Lolly Robinson is the designer and production manager for The Horn Book, Inc. She has degrees in studio art and children's literature and teaches children's and adolescent literature at Harvard University's Graduate School of Education. She has served on the Caldecott and the Boston Globe-Horn Book Award committees.

Comments

  1. Andrea LeMahieu says:

    For me, the collage illustrations did not have a large impact on how I read and were not effective in helping me understand the “actual size” of the animals. Since the pictures were illustrations/ collages and not real photographs, I had a hard time believing that they were the actual size (at one point, I got out a ruler to measure) and it was hard for me to relate the illustration to the actual animal. I can imagine a child may similarly hard time connecting the pictures to the actual animal and using the collages as a reference point for the animal’s actual size.

    There is a very similar book to this a similar concept- “How Big Is It?” by Ben Hillman. In this text HIllman uses actual photographs next to everyday objects to compare size, and this is much more effective for me. For example, one page shows a giant squid next to a house to give the reader a sense of the squid’s size. I can marvel at the pictures in those books for hours and be amazed while the illustrations in “Actual Size” did not have the same impact on me as a reader. (Here is the link to the book, “How Big Is It? by Ben Hillman. Amazon lets you view some of the pages and I definitely recommend taking a few minutes to check them out! http://www.amazon.com/How-Big-Ben-Hillman/dp/0439918081/ref=sr_1_1?s=books&ie=UTF8&qid=1395691456&sr=1-1&keywords=how+big+is+it)

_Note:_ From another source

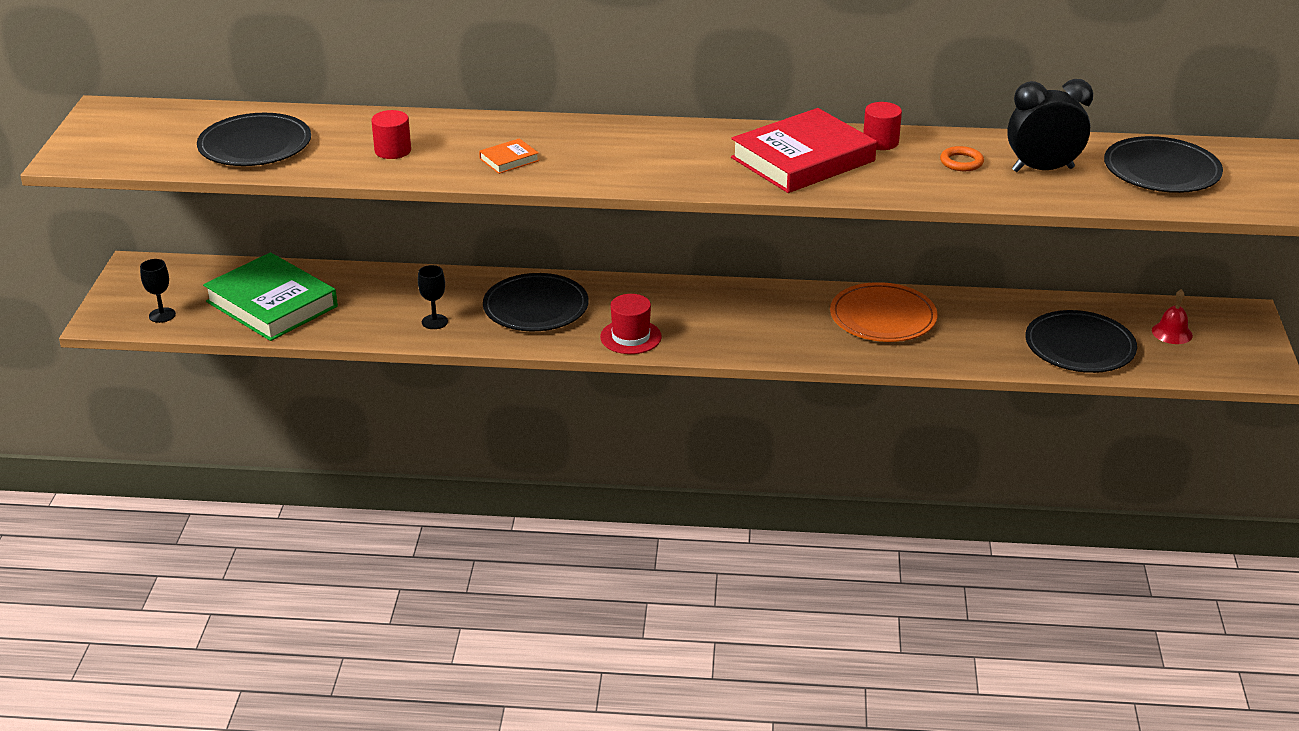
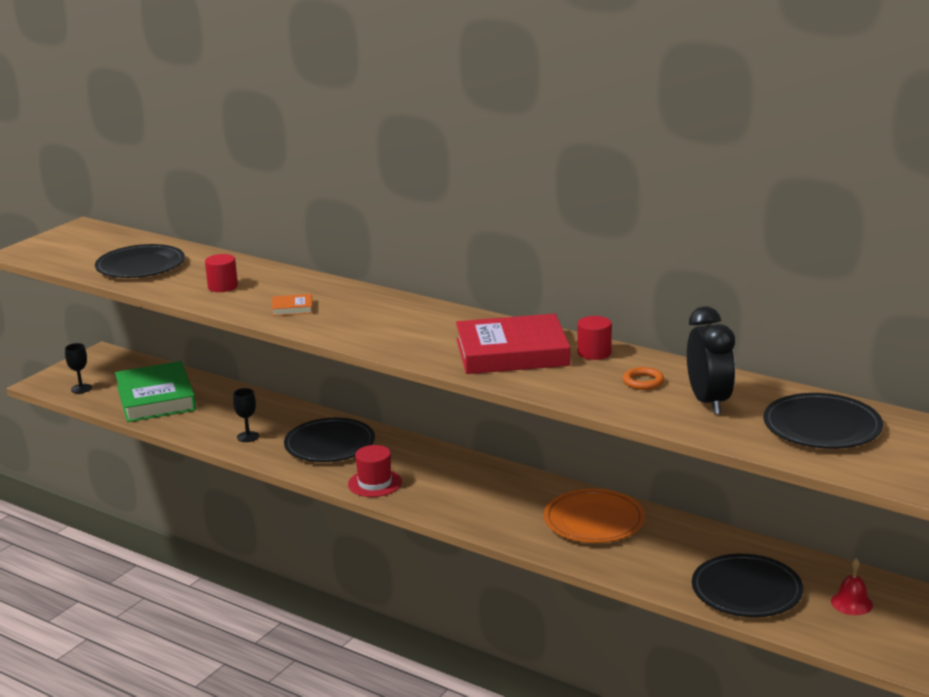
camera: 30 degrees right, 10 degrees down
(1042, 169) = (709, 402): black clock -> black clock turned 60 degrees clockwise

    • Lolly Robinson Lolly Robinson says:

      Andrea — do you own How Big Is It? If so , can you bring it to class Thursday? I haven’t seen it in a while but remember it’s good. (I still prefer Actual Size, but it would be interesting to look at the two side by side.)

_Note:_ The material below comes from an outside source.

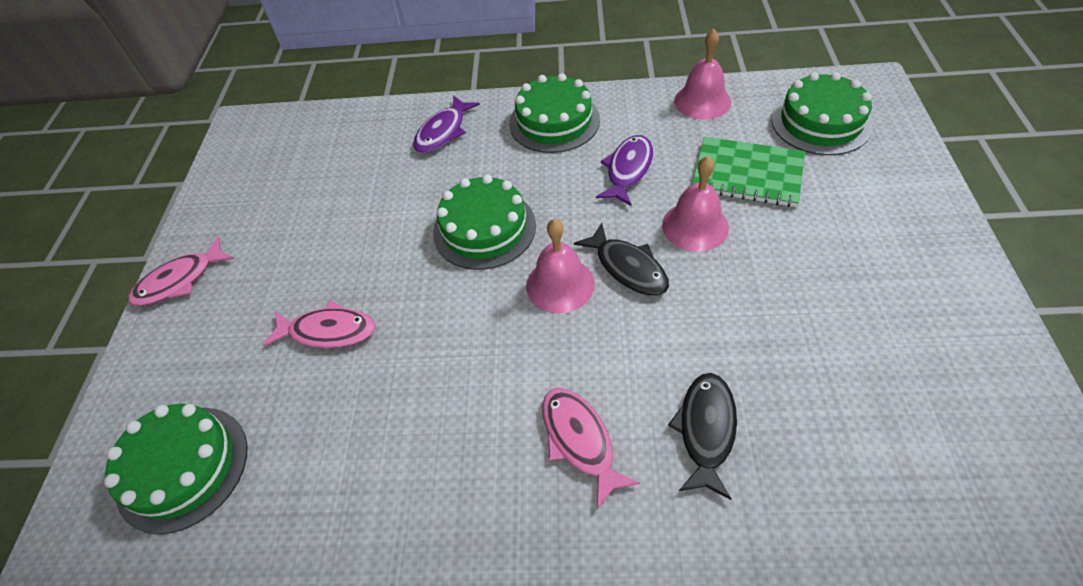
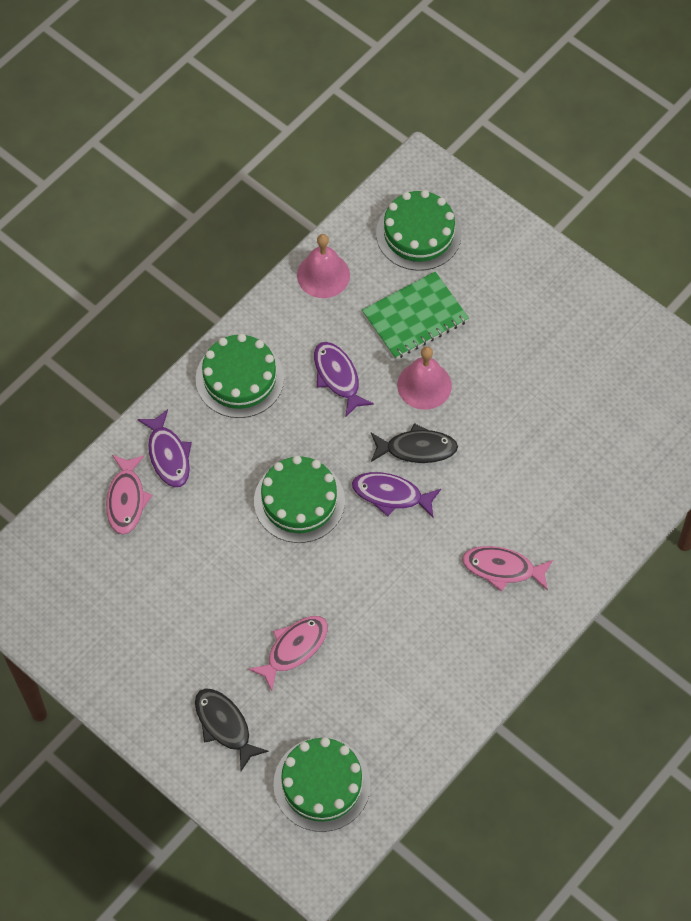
camera: 55 degrees left, 10 degrees up
(179, 280) = (146, 717): pink fish -> pink fish (126, 499)
(560, 284) = (391, 495): pink bell -> purple fish
(706, 430) = (554, 505): black fish -> black fish (225, 726)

    • Andrea LeMahieu says:

      Lolly, I do not own it! (I wish I did, though). I will check in the lab tomorrow and see if they have it. If they do, I will for sure bring it.

    • Andrea LeMahieu says:

      Lolly- I was able to get the book Actual Size. I will bring it tomorrow!

    • Lolly Robinson Lolly Robinson says:

      Great! Assuming you mean the other book, How Big Is It? I tried but it’s checked out at the branch near me.

  2. Esther (Kyungeun) Lee says:

    I completely agree with Andrea that while the illustrations were beautiful, they did not add much to the content because real photographs of real objects were not being compared in the book.

    I also think that giving students the opportunity to put their own hands on the page or placing objects they may own (i.e. every day household objects) could have added more interactive elements to the book that it lacks.

    • Mark Loring says:

      I agree with your point at the need for students to put their hands on the page which is why I think this book would not serve well as a read aloud story. The kid needs to be more intimate with the book. I personally put my hand all over the pages, comparing my hand size with the size of these animals (especially the terrifying insects that are larger than my head). The only thing I think should have been included in the book would be some common animal (or human) sizes at the start that would help put the child in the frame of mind for comparison. Maybe the paw of a cat or the head on an adult would help them make size comparisons.

  3. Jennifer Stacy says:

    I actually liked that the animals in the book were illustrations rather than pictures. I think I would have been distracted by other detail in real photographs, which would have detracted from the book’s focus on scale. I also hit a few illustrations that were surprising to me (some things I expected larger; some smaller), which I liked because I felt like the book did a good job challenging what I thought I knew or expected. I think it would be a fun conversation piece with a young child, yet also provides value to older children. I would have loved a book like this as a child – I was the kid who poured over encyclopedias and National Geographic – I can see myself as a child arming myself with the factoids in the back.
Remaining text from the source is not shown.